▶ **Directions for this task**
Copy every line of the items below word for word, leaving out the pictures.

--- Records to use ---

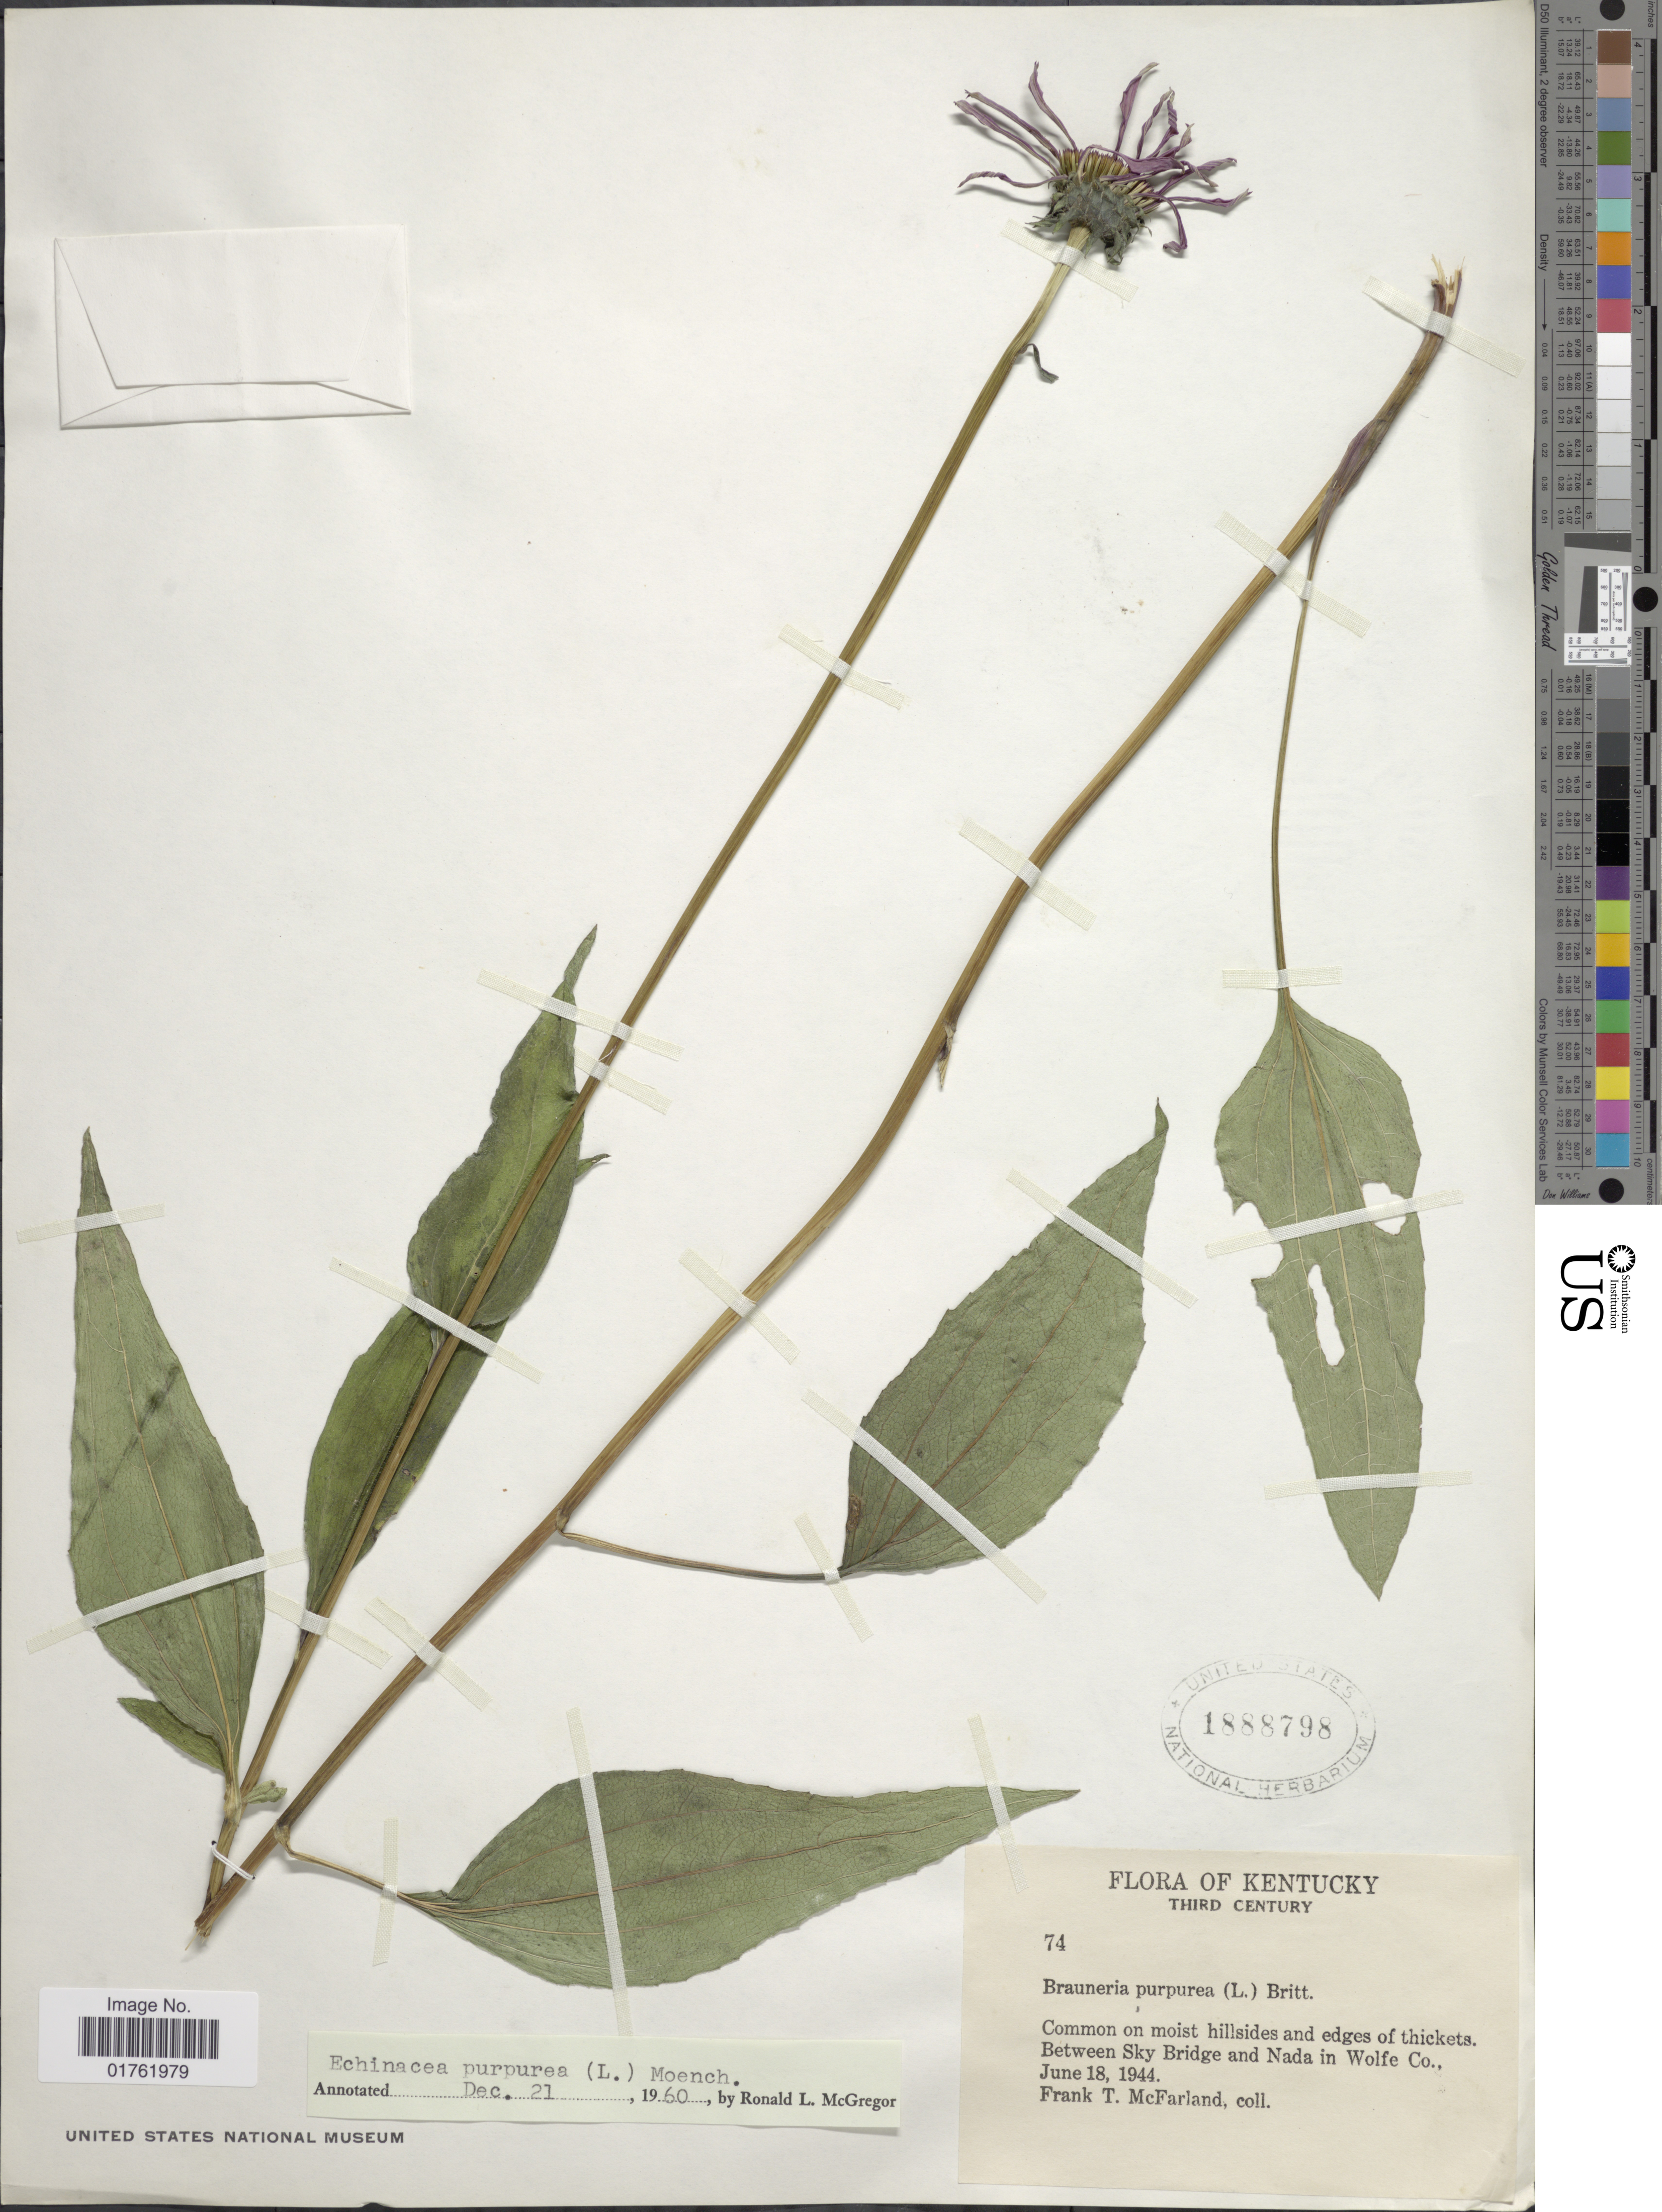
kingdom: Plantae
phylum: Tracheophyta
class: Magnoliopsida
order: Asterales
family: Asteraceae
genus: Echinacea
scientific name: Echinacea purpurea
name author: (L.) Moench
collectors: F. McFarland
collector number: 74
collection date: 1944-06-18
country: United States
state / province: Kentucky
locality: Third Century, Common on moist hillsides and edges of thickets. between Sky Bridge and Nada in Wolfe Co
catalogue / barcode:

---

▶ **Solution**
kingdom: Plantae
phylum: Tracheophyta
class: Magnoliopsida
order: Asterales
family: Asteraceae
genus: Echinacea
scientific name: Echinacea purpurea
name author: (L.) Moench
collectors: F. McFarland
collector number: 74
collection date: 1944-06-18
country: United States
state / province: Kentucky
locality: Third Century, Common on moist hillsides and edges of thickets. between Sky Bridge and Nada in Wolfe Co
catalogue / barcode:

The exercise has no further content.